> _Exercise brief_
Present the items below as a two-column Markdown table headed Row and Line, with each non-blank line in its own numbered row. Omit the pictures.

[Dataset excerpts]
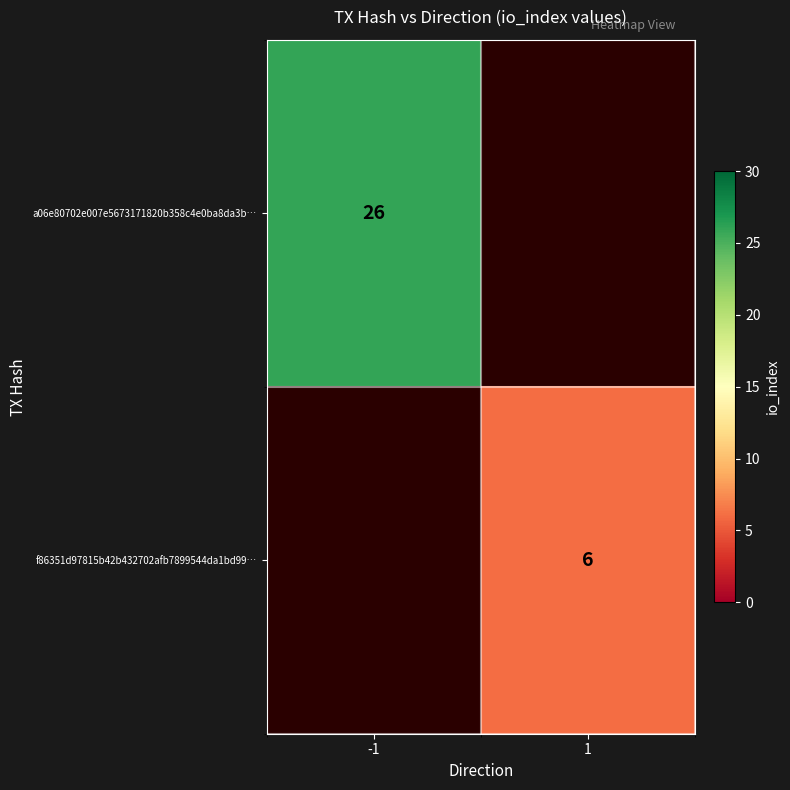

True or false: a06e80702e007e5673171820b358c4e0ba8da3b… has a value of 26 at -1.

True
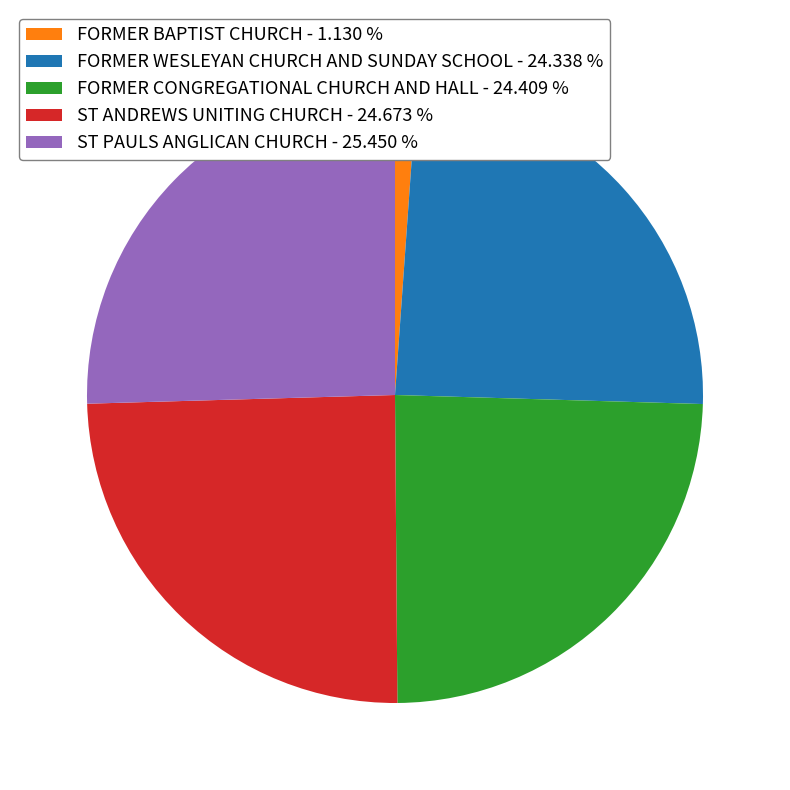

Combined, do FORMER BAPTIST CHURCH and FORMER WESLEYAN CHURCH AND SUNDAY SCHOOL account for over 50%?

No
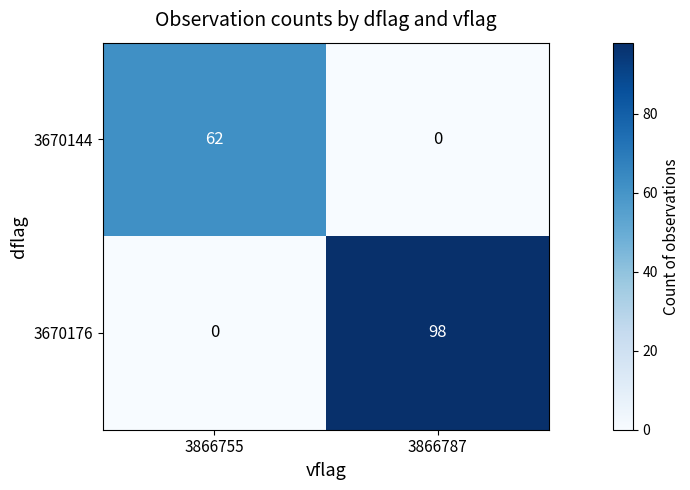

At 3866787, list the series in order from smallest to largest.

3670144, 3670176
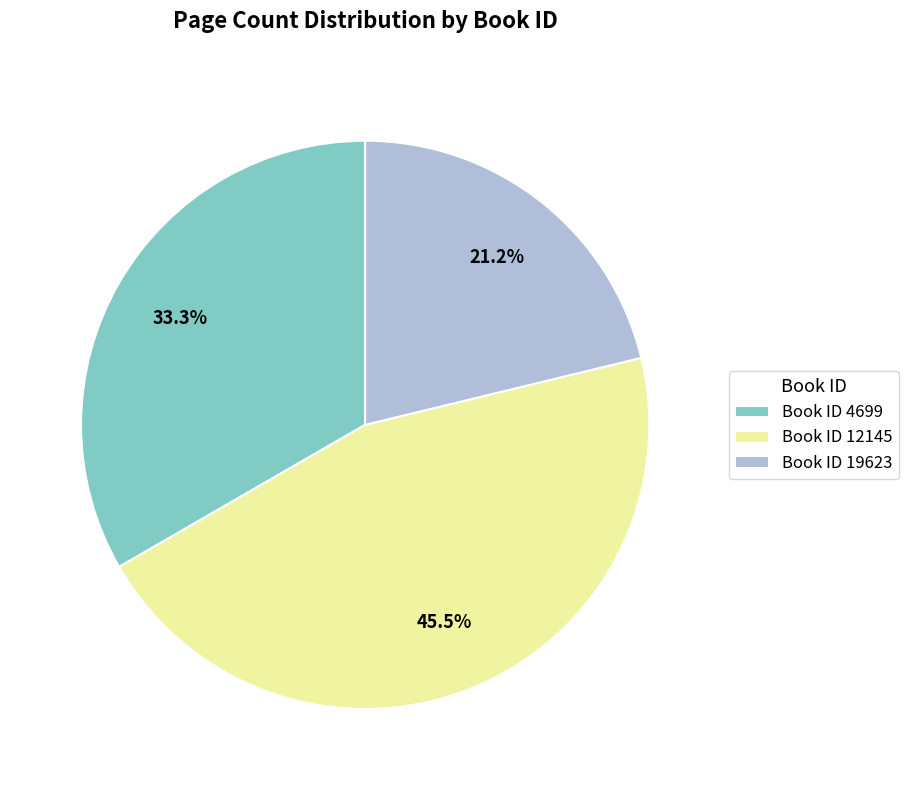

Which has a higher value, Book ID 19623 or Book ID 12145?

Book ID 12145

> _Reply to the task_
| Row | Line |
|---|---|
| 1 | True or false: a06e80702e007e5673171820b358c4e0ba8da3b… has a value of 26 at -1. |
| 2 | True |
| 3 | Combined, do FORMER BAPTIST CHURCH and FORMER WESLEYAN CHURCH AND SUNDAY SCHOOL account for over 50%? |
| 4 | No |
| 5 | At 3866787, list the series in order from smallest to largest. |
| 6 | 3670144, 3670176 |
| 7 | Which has a higher value, Book ID 19623 or Book ID 12145? |
| 8 | Book ID 12145 |